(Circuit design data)
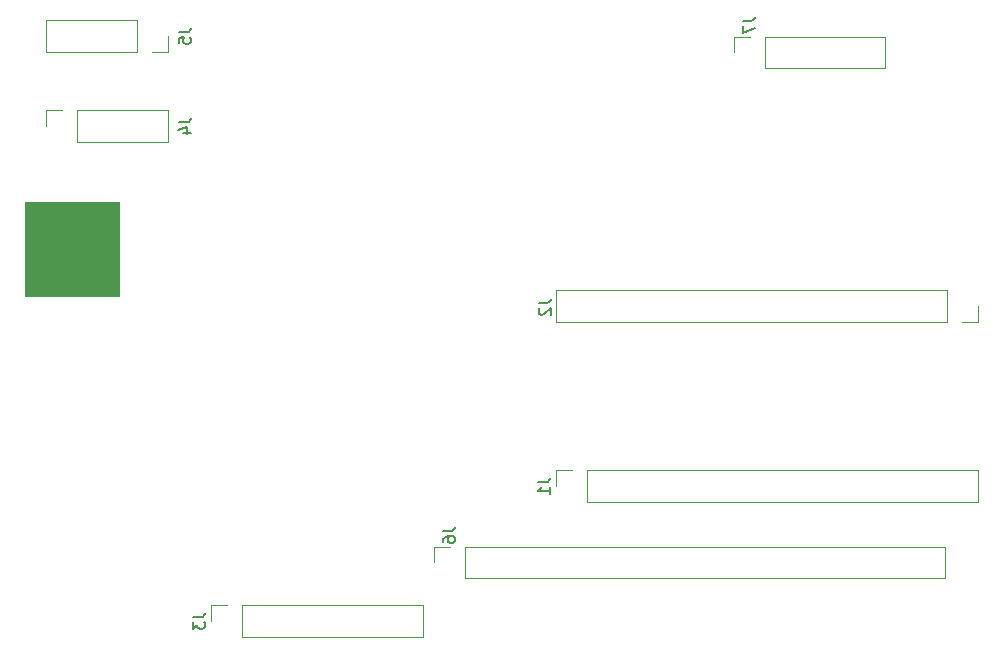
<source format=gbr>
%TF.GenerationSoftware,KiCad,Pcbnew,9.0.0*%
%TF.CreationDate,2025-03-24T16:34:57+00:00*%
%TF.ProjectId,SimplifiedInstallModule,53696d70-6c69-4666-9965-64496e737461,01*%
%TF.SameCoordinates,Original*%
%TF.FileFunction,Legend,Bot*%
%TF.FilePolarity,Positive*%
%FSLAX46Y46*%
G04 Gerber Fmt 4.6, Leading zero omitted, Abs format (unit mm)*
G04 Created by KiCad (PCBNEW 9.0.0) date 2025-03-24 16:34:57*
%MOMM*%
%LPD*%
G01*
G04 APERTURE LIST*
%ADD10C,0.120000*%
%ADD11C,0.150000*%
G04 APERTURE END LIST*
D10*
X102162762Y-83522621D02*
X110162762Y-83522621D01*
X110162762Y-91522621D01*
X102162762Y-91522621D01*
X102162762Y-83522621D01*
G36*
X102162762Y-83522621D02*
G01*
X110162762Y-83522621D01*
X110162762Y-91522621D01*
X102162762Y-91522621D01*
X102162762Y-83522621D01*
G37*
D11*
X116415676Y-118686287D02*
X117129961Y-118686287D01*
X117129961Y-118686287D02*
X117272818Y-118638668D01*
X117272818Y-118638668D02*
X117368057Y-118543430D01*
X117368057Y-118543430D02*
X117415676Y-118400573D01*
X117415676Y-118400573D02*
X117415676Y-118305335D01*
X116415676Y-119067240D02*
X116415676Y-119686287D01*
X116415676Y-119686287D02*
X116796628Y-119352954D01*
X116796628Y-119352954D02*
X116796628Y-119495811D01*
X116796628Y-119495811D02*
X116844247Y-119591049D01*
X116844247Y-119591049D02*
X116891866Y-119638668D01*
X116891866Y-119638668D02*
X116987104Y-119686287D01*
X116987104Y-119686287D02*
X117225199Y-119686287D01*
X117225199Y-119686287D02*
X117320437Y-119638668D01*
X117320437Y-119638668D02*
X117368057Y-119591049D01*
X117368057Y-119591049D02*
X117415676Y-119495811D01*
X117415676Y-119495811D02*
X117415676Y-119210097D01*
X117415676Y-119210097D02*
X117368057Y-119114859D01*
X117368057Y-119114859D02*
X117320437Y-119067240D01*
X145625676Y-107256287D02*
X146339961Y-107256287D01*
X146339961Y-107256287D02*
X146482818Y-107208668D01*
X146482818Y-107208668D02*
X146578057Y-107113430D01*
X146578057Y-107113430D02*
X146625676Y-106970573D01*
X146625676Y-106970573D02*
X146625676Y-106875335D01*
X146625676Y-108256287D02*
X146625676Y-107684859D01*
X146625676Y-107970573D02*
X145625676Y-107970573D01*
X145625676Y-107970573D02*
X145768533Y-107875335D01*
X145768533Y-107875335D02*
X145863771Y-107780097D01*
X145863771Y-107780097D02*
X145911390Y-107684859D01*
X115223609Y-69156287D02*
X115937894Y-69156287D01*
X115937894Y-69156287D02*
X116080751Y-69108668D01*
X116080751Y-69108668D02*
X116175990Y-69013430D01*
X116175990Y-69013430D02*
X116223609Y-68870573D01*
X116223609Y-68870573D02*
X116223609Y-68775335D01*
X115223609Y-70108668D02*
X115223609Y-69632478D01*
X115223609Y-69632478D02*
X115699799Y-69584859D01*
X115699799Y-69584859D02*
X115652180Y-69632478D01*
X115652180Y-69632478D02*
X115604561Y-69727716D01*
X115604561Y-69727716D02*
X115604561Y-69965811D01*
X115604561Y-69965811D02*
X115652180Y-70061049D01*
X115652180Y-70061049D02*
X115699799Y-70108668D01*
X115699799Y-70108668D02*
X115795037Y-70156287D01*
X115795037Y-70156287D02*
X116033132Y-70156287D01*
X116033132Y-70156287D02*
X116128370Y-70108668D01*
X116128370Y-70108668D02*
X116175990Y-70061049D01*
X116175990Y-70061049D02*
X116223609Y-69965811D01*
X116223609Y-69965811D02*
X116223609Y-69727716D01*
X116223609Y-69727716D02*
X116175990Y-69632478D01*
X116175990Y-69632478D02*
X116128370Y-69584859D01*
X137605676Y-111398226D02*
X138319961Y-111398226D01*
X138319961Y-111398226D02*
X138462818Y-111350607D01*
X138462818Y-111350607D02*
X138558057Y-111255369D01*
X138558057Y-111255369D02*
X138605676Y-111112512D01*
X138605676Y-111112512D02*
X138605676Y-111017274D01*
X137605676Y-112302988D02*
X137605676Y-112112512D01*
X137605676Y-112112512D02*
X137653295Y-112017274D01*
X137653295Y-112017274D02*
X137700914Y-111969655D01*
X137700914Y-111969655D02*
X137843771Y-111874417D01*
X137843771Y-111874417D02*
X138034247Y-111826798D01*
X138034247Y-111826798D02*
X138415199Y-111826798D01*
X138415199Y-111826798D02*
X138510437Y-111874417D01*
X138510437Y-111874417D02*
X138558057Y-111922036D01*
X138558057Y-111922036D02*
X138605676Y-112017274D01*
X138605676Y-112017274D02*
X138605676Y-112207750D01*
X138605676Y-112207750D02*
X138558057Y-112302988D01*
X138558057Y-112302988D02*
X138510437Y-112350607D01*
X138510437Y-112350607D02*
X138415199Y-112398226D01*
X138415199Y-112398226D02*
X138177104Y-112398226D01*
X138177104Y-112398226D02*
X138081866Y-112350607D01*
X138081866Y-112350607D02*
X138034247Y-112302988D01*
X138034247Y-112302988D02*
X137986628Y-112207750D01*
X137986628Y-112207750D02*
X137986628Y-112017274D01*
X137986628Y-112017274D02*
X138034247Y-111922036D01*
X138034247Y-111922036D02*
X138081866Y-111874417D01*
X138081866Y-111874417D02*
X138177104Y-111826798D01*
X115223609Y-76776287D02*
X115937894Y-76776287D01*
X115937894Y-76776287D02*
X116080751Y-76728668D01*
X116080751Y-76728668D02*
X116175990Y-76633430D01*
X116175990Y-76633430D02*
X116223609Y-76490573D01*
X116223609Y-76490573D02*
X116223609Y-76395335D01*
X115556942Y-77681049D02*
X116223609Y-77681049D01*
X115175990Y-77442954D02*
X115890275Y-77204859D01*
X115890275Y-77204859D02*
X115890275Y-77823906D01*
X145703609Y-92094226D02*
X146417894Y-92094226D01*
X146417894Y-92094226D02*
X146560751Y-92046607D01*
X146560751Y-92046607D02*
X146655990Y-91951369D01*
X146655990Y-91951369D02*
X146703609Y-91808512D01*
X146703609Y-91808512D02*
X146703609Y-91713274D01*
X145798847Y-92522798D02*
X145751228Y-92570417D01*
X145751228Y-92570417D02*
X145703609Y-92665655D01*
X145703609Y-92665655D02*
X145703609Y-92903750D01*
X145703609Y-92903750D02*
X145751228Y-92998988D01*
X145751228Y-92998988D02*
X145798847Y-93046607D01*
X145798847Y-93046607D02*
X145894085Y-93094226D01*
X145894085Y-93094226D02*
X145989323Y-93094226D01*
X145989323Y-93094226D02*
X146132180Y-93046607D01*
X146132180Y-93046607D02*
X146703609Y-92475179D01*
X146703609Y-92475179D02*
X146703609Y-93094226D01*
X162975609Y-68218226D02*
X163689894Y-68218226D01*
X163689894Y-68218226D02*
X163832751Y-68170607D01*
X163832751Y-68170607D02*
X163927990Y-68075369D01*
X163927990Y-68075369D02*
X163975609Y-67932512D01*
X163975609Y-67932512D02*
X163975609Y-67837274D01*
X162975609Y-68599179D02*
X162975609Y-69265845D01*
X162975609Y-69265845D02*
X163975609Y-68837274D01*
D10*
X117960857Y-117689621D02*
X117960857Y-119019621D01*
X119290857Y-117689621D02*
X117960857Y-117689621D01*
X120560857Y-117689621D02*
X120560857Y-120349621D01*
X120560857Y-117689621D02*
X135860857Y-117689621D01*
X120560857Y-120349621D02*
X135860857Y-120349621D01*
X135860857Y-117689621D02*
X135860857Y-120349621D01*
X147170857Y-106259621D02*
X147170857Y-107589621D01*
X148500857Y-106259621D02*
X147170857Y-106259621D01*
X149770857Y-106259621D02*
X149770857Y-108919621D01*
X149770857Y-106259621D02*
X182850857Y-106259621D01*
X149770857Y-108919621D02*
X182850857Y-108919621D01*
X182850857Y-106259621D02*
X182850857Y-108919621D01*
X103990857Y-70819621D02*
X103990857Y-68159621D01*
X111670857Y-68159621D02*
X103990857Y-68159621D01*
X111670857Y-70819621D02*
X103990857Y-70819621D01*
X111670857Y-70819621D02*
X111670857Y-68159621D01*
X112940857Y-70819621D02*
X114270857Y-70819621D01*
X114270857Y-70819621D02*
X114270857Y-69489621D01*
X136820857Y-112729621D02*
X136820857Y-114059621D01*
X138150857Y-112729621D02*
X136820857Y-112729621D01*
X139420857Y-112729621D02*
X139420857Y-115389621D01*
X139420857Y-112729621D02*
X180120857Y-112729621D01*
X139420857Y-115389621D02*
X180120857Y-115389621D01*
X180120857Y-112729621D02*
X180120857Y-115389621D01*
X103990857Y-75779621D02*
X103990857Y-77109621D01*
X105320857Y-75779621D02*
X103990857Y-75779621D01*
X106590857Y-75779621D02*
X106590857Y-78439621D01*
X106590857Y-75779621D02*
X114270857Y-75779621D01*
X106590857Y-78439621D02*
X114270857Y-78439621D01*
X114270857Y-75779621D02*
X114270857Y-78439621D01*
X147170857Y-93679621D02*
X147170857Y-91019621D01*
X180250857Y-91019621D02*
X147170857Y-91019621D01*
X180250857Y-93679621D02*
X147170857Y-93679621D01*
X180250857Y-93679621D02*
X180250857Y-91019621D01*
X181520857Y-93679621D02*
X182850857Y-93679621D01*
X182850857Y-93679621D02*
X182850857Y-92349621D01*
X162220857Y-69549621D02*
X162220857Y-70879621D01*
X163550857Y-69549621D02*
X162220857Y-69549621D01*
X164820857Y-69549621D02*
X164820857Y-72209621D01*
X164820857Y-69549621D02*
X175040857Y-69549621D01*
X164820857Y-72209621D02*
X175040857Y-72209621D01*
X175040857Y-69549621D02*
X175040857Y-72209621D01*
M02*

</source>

Exercise goal » Write out every line from the entries where "LIST" appears.

Exercise answer »
G04 APERTURE LIST*
G04 APERTURE END LIST*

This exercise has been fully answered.